Cybersecurity Blue Teams are proactive defenders of a company. n InfoSec, there are some tasks which are not considered Blue-Team-worthy due to their defense-oriented nature, such as tier-1 SOC analysts who aren't trained or interested in offensive techniques, aren't curious about what they're looking at, and aren't creative about following up on alerts. 

The difference between a Blue Team and just doing defensive things is the mentality. Here's how I differentiate: Blue Teams / Blue Teamers possess: A proactive vs. reactive mindsetEndless curiosity regarding things that are out of the ordinaryContinuous improvement in detection and responseIt's not about whether someone is a self-taught tier-1 SOC analyst or some hotshot former Red Teamer from Carnegie Mellon. Continually improving and being curious are the key.

Teams in purple: Rather than a dedicated team, purple is a cooperative mindset between attackers and defenders. Purple Teams are not necessary in organizations where the Red Team / Blue Team interaction is healthy and working well. A Red Team's purpose is to improve the Blue Team.A group that is not familiar with offensive techniques and wants to learn about how attackers think is best utilizing the term. A Purple Team exercise can involve good guys trying to learn from whitehat hackers. It could be an incident response group, a detection group, or a developer group. The solution to this problem is to fix the Red Team / Blue Team interaction dynamics-not to create a separate group that does their job for them.
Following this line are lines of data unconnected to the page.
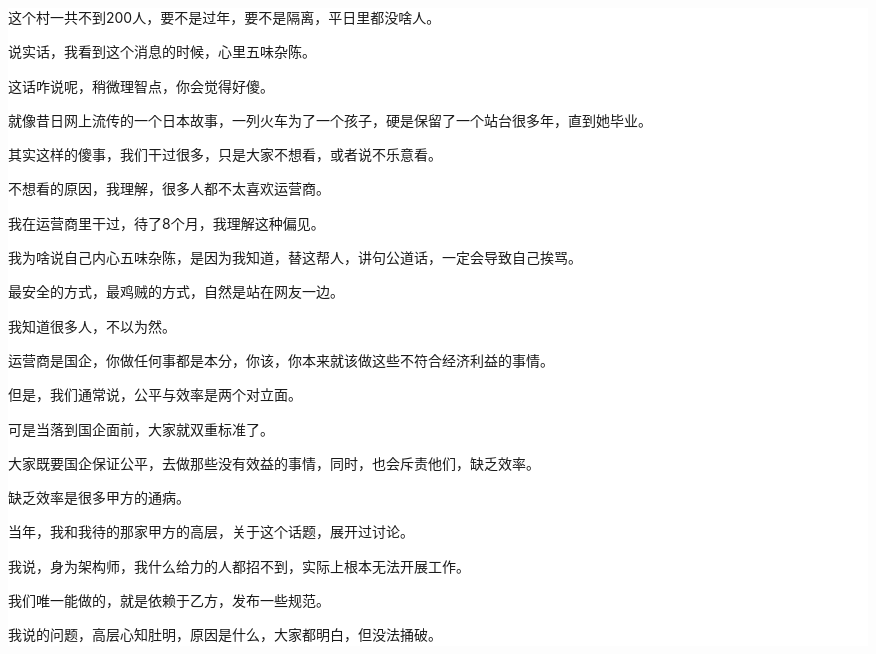   

这个村一共不到200人，要不是过年，要不是隔离，平日里都没啥人。

  

说实话，我看到这个消息的时候，心里五味杂陈。

  

这话咋说呢，稍微理智点，你会觉得好傻。

  

就像昔日网上流传的一个日本故事，一列火车为了一个孩子，硬是保留了一个站台很多年，直到她毕业。

  

其实这样的傻事，我们干过很多，只是大家不想看，或者说不乐意看。

  

不想看的原因，我理解，很多人都不太喜欢运营商。

  

我在运营商里干过，待了8个月，我理解这种偏见。

  

我为啥说自己内心五味杂陈，是因为我知道，替这帮人，讲句公道话，一定会导致自己挨骂。

  

最安全的方式，最鸡贼的方式，自然是站在网友一边。

  

我知道很多人，不以为然。

  

运营商是国企，你做任何事都是本分，你该，你本来就该做这些不符合经济利益的事情。

  

但是，我们通常说，公平与效率是两个对立面。

  

可是当落到国企面前，大家就双重标准了。

  

大家既要国企保证公平，去做那些没有效益的事情，同时，也会斥责他们，缺乏效率。

  

缺乏效率是很多甲方的通病。

  

当年，我和我待的那家甲方的高层，关于这个话题，展开过讨论。

  

我说，身为架构师，我什么给力的人都招不到，实际上根本无法开展工作。

  

我们唯一能做的，就是依赖于乙方，发布一些规范。

  

我说的问题，高层心知肚明，原因是什么，大家都明白，但没法捅破。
Yellow, Orange, and Green Teams: what are they?

April Wright brilliantly introduced a few other team types in a Blackhat talk called Orange is the New Purple, in addition to the well-known Red, Blue, and Purple team concepts. It was during her talk that she introduced the Yellow team, which is the builder, and combined it with Blue and Red to come up with the other colors. I think this is extremely smart, but disagree somewhat with some of the characterizations of the combinations. In what I'm calling the BAD Pyramid above, which is a derivative of April's work, I captured my own interpretation of these interactions. I don't much care for the word "team" being assigned to all these colors, since I believe in most cases they are mindsets, or functions, rather than dedicated groups of people. Developers, for example, already have a name. Green, Orange, and Purple behaviors should be changed to either Developers or Blue Team behaviors.